Task goal - Where the line with "Mather M, Carstensen LL (2003) Aging and attentional" appears below, start writing out lines exactly, and finish with the line with "Watson D, Clark", which is included; write out nothing else.

Material supplied -
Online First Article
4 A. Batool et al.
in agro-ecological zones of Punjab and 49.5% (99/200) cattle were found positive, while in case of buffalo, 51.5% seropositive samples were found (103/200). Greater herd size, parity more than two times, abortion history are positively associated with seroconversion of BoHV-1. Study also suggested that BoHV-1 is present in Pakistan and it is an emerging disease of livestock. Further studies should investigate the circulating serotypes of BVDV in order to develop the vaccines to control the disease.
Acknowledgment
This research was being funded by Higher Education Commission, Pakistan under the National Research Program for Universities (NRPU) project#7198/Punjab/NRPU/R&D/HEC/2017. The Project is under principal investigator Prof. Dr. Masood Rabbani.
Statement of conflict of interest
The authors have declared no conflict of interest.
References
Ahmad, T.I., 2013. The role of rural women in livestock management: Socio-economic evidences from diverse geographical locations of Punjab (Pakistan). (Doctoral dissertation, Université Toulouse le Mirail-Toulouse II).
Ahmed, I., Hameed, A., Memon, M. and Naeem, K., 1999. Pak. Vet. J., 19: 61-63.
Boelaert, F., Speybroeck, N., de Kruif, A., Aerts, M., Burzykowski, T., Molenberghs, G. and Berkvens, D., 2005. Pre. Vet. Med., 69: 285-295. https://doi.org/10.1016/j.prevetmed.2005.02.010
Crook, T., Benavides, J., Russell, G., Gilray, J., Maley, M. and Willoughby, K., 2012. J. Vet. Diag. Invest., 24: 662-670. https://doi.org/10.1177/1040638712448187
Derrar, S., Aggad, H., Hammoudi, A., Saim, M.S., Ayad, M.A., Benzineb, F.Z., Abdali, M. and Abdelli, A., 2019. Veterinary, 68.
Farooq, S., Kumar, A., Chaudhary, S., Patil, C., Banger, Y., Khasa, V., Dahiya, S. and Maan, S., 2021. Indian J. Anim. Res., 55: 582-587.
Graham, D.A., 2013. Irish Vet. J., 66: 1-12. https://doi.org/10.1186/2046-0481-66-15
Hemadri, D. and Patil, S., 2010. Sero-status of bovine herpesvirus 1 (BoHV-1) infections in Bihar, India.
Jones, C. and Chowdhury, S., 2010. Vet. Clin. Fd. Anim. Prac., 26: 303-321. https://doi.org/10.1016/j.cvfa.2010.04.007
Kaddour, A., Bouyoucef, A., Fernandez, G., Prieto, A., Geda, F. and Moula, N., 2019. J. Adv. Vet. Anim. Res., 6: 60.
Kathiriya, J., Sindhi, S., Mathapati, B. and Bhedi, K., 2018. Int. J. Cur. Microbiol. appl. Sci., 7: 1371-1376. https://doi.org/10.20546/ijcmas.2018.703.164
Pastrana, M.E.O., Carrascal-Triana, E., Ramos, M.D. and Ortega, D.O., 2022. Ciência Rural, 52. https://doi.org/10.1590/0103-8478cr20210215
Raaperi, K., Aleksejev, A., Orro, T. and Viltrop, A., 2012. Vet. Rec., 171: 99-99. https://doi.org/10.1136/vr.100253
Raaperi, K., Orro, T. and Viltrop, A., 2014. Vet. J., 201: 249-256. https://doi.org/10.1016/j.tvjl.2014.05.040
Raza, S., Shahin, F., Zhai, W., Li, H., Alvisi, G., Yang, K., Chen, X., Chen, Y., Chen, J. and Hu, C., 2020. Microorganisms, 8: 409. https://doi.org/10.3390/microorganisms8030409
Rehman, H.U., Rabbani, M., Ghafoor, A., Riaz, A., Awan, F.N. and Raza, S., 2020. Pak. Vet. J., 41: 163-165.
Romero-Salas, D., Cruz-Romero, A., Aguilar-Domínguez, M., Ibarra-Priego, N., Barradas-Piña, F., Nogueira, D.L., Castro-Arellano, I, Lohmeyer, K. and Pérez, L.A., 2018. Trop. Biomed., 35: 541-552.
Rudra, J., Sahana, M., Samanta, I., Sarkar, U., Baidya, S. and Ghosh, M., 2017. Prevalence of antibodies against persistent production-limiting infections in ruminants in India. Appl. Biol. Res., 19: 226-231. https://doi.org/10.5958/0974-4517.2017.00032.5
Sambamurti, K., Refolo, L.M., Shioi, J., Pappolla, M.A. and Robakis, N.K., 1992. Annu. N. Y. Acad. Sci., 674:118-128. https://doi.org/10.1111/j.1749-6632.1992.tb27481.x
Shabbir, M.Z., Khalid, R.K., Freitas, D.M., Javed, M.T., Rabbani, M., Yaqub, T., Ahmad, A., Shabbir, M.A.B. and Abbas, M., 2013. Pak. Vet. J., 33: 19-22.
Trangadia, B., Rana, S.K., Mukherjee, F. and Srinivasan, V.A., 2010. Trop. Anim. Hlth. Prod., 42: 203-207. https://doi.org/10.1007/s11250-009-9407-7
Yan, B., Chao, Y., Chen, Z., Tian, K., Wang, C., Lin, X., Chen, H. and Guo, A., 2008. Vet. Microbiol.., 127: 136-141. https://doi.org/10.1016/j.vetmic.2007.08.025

==

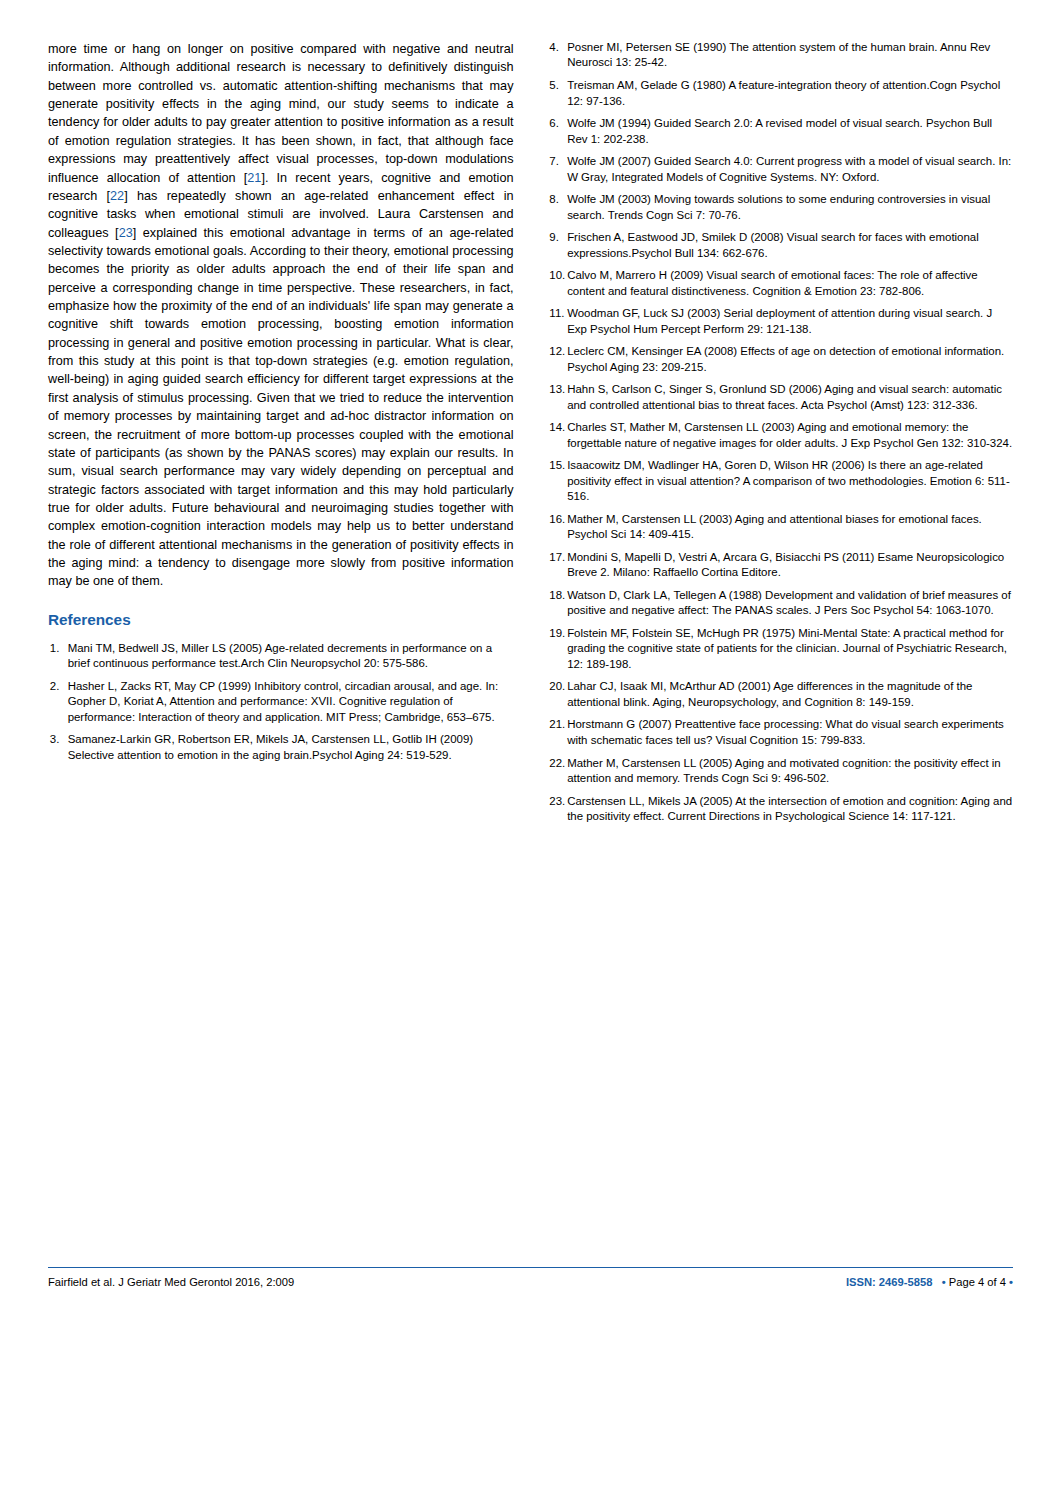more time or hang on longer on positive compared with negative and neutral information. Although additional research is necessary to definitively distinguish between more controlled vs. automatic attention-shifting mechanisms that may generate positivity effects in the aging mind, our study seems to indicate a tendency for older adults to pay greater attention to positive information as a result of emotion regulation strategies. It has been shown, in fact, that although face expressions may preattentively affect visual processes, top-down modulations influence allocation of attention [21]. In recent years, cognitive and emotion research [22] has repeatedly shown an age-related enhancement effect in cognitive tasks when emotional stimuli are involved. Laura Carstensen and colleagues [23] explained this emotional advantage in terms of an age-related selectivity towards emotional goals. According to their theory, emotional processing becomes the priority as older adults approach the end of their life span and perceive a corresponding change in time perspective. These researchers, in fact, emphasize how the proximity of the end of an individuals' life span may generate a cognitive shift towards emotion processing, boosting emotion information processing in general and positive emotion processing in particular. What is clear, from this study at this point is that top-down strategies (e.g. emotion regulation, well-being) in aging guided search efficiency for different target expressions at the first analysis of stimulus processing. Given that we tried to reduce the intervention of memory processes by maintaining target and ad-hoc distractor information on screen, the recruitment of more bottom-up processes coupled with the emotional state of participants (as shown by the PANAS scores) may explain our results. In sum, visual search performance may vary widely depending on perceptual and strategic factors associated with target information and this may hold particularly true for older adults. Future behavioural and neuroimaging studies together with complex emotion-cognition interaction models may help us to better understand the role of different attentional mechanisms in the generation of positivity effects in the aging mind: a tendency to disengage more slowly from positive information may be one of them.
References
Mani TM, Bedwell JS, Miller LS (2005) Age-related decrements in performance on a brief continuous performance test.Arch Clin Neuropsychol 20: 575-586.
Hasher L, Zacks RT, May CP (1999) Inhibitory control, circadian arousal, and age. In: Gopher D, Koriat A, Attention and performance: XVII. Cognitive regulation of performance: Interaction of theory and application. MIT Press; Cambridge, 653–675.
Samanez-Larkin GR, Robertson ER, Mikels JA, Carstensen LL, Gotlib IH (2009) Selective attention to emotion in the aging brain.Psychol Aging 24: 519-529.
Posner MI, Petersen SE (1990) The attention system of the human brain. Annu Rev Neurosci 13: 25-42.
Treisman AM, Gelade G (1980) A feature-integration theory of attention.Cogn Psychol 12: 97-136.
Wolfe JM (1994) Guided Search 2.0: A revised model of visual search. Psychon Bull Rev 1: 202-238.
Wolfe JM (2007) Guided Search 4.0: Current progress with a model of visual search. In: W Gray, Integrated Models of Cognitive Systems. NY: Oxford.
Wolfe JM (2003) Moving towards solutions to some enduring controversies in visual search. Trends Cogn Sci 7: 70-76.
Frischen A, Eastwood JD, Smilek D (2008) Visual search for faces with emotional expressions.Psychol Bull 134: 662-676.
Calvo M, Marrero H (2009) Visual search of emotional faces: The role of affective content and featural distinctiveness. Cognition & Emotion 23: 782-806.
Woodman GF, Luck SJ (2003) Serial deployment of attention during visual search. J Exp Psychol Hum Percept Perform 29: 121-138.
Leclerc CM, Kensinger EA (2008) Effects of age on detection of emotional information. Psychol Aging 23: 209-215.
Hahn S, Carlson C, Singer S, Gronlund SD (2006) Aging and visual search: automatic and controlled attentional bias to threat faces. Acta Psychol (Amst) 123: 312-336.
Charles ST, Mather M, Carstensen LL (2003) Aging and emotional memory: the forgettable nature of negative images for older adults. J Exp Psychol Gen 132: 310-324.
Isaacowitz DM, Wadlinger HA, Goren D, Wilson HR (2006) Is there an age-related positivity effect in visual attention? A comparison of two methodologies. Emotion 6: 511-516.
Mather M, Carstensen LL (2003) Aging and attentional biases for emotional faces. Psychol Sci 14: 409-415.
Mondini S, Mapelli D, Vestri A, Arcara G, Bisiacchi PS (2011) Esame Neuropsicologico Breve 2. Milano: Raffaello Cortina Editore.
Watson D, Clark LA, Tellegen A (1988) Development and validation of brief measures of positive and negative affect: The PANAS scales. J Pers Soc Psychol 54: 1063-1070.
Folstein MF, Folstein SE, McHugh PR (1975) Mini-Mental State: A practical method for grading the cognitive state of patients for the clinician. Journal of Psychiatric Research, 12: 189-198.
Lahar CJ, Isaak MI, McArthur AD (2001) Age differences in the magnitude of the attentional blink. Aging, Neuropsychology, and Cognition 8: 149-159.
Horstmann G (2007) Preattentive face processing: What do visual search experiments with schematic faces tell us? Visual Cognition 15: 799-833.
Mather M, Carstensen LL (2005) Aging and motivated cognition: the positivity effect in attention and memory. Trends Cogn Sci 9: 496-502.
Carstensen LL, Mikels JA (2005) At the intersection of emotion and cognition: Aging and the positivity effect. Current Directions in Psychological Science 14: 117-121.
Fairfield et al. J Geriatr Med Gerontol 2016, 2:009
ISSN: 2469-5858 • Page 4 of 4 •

---

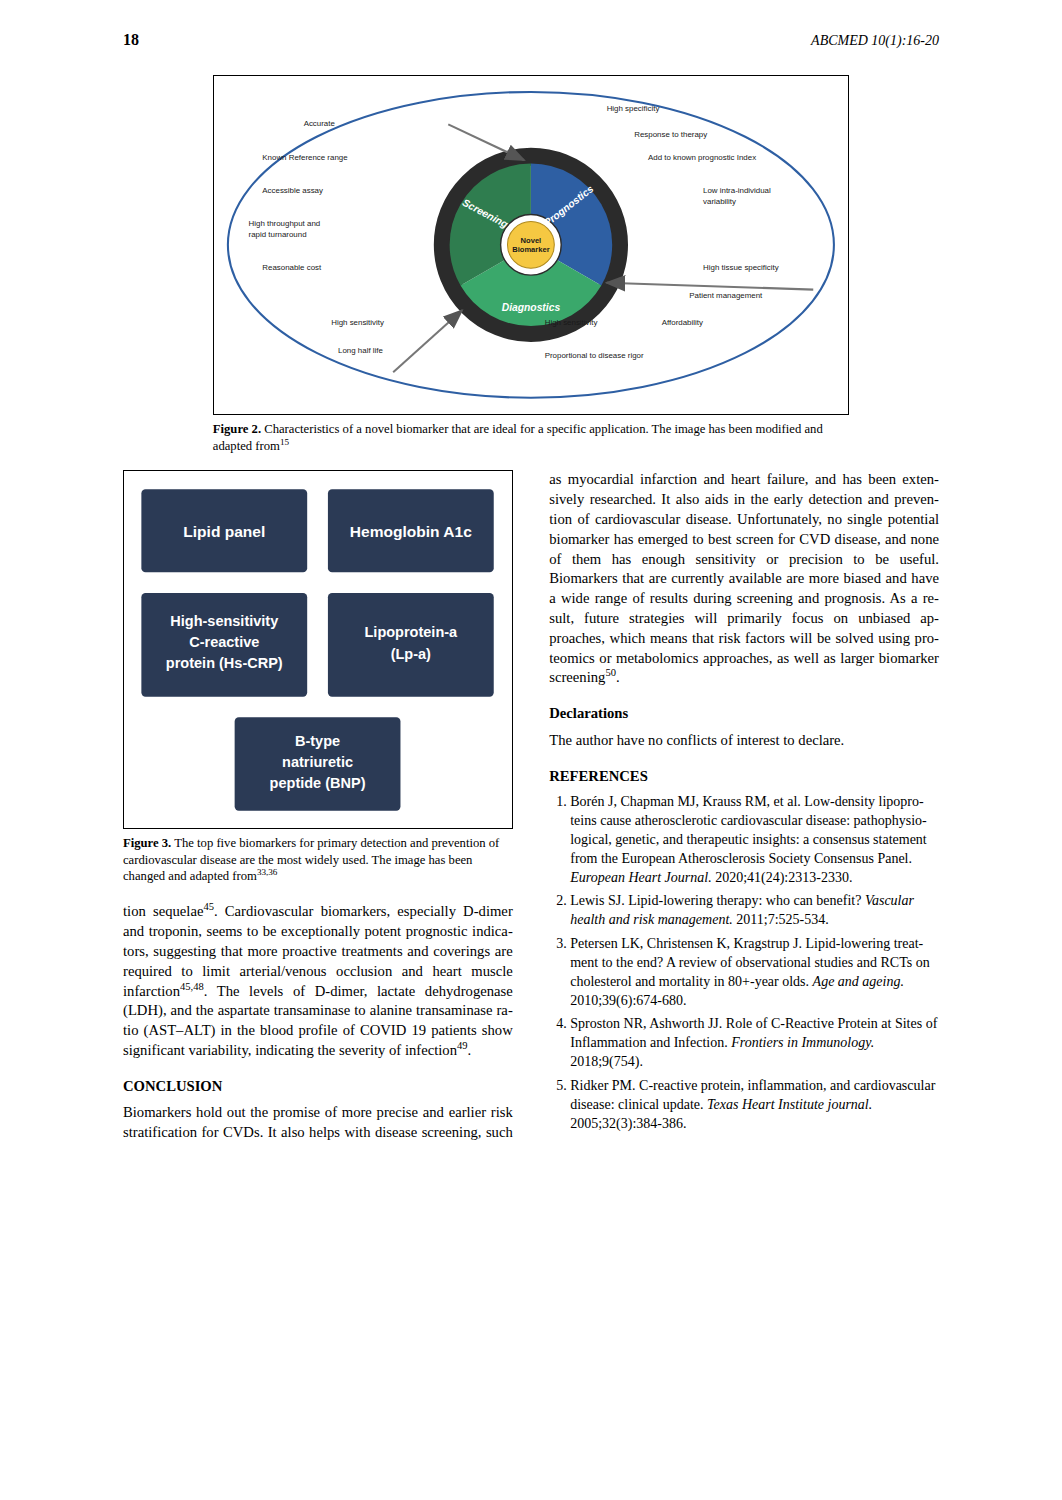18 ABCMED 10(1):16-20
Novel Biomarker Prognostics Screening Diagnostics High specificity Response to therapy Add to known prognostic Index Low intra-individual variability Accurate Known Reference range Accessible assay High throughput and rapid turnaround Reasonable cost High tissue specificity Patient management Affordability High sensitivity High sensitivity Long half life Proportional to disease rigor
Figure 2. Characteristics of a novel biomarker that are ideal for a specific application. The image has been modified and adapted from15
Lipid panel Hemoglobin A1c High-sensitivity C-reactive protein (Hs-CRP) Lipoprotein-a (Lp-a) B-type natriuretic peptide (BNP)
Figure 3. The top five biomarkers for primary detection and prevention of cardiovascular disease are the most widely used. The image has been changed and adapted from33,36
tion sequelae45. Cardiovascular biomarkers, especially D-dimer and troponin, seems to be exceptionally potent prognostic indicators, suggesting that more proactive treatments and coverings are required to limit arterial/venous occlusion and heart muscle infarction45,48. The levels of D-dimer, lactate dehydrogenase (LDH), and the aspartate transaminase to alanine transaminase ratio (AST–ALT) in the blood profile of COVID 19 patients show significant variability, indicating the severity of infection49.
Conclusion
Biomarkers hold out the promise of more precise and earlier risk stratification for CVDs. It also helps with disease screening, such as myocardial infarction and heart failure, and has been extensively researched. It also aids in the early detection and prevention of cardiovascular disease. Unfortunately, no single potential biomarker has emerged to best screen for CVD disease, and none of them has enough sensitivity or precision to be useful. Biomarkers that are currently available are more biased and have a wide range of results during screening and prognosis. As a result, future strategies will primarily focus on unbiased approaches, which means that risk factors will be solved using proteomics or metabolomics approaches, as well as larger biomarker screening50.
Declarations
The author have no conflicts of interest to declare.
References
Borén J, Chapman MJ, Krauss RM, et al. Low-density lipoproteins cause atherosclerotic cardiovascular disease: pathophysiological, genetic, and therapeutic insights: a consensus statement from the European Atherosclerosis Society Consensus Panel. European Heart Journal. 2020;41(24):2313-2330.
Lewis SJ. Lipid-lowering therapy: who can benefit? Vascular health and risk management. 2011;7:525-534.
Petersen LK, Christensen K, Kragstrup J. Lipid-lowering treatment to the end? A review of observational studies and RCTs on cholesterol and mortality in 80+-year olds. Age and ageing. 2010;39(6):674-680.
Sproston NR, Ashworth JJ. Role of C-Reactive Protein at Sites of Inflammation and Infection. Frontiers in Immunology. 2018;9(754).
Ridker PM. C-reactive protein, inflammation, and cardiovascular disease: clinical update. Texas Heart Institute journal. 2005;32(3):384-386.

Answer to this task -
Mather M, Carstensen LL (2003) Aging and attentional biases for emotional faces. Psychol Sci 14: 409-415.
Mondini S, Mapelli D, Vestri A, Arcara G, Bisiacchi PS (2011) Esame Neuropsicologico Breve 2. Milano: Raffaello Cortina Editore.
Watson D, Clark LA, Tellegen A (1988) Development and validation of brief measures of positive and negative affect: The PANAS scales. J Pers Soc Psychol 54: 1063-1070.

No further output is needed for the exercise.